If you do not agree to all of the terms and conditions of this License, then:
(a) do not copy, install, distribute or use any copy of Jaijo software with which this License is included, and

(b) in addition, if you paid Jaijo or an authorised Jaijo reseller for a package consisting of one or more copies of Jaijo software, you may return the complete package unused, within thirty (30) days after purchase, for a full refund of your payment.

The terms and conditions of this License describe the permitted use and user(s) of each Licensed Copy of Jaijo software.  For purposes of this License, if you have a valid single-copy license, you have the right to use a single “Licensed Copy” of Jaijo software; if you or your organisation has a valid multi-user license, then you or your organisation have/has the right to use up to a number of “Licensed Copies” of Jaijo software equal to the number of copies indicated in the invoice issued by Jaijo when granting the license.

Scope of License

Each Licensed Copy of Jaijo software may either be used by a single person who uses the software personally on one or more computers, or installed on a single workstation used non-simultaneously by multiple people, but not both. This is not a concurrent use license.

Each Licensed Copy may be accessed through a network, provided that you have purchased rights to use a Licensed Copy for each workstation that will access Jaijo software through the network.  For instance, if 8 different workstations will access Jaijo software on the network, you must purchase rights to use 8 Licensed Copies of Jaijo software, regardless of whether the 8 workstations will access Jaijo software at different times or concurrently.

All rights of any kind in Jaijo software which are not expressly granted in this License are entirely and exclusively reserved to and by Jaijo.  You may not rent, lease, modify, translate, reverse engineer, decompile, disassemble, or create derivative works based on, Jaijo software, nor permit anyone else to do so. You may not make access to Jaijo software available to others in connection with a service bureau, application service provider, or similar business, nor permit anyone else to do so.

Payment policies

Jaijo Ltd reserves the right to change prices of accounts or services after each anniversary of the commencement date upon (90) days prior written notice, although all pricing is guaranteed for the period of any prepayment. Payment is due within 14 days of the date of invoice. Customers will automatically be charged again at the end of their period unless closure notification has already been given in writing 30 days prior to the date of renewal.
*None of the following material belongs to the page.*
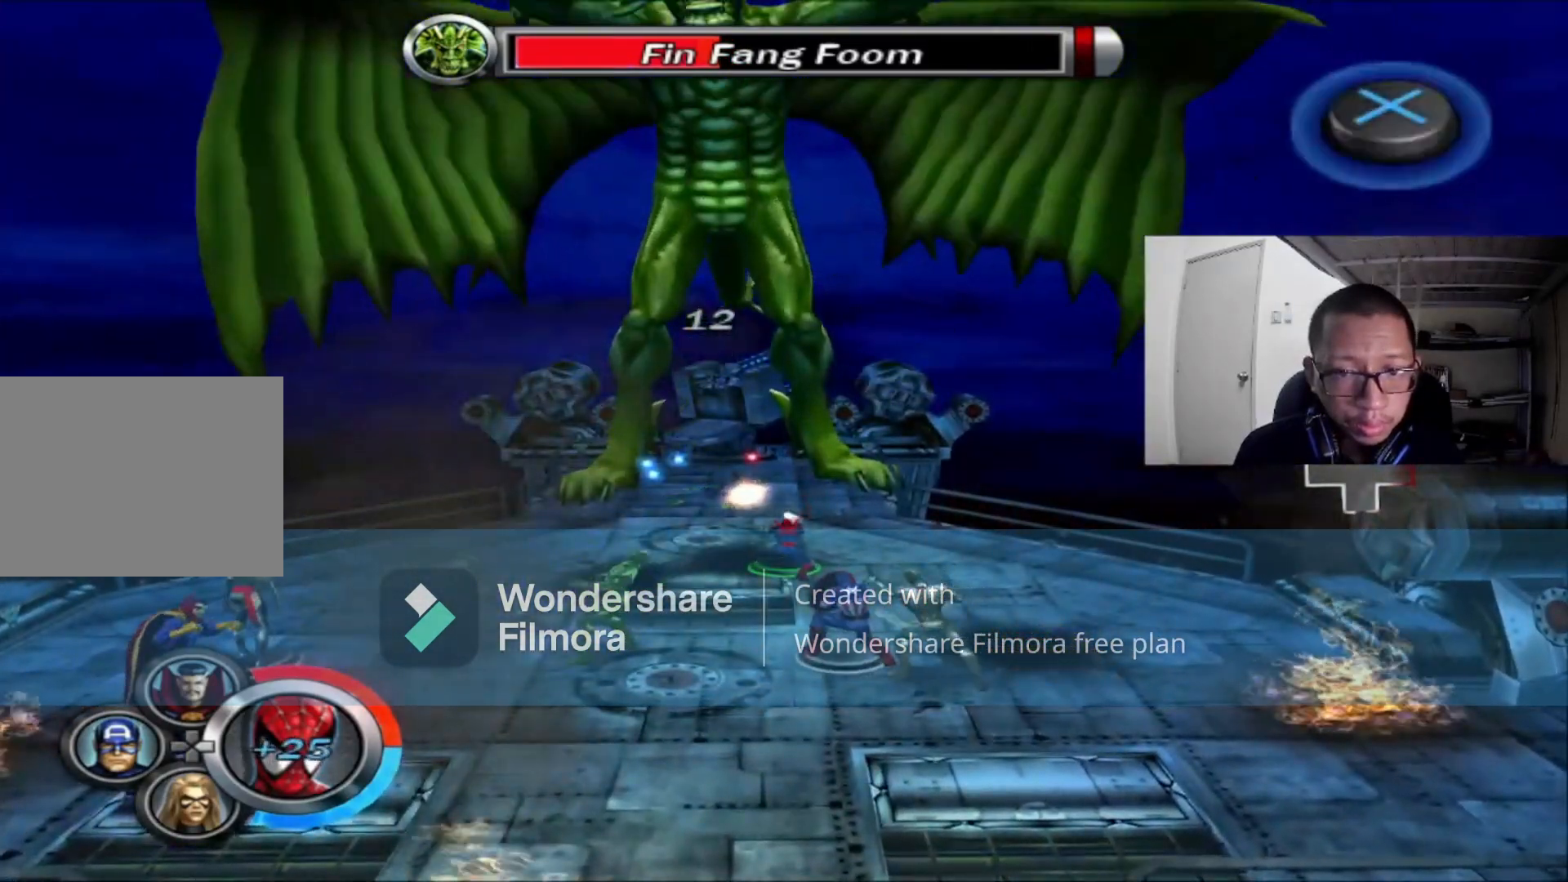
{"buttons": ["L1"], "left_stick": "center", "right_stick": "center", "events": []}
In situations where payment has not been made within the 14 days stipulated Jaijo Ltd reserve the right to immediately suspend the facility and services to the client until the outstanding charge is processed successfully. The customer is responsible for all money owed on the account from the time it was established to the time that the customer sends a written cancellation request.

All invoices will be sent directly to customers via email.

All payment is in UK sterling.

Cancellation and refunds

Jaijo Ltd reserves the right to cancel the service at any time. In this event customers will be entitled to a pro rata refund based upon the remaining period of membership. If a customer contravenes Jaijo terms of service a refund will not be issued in the event of a cancellation.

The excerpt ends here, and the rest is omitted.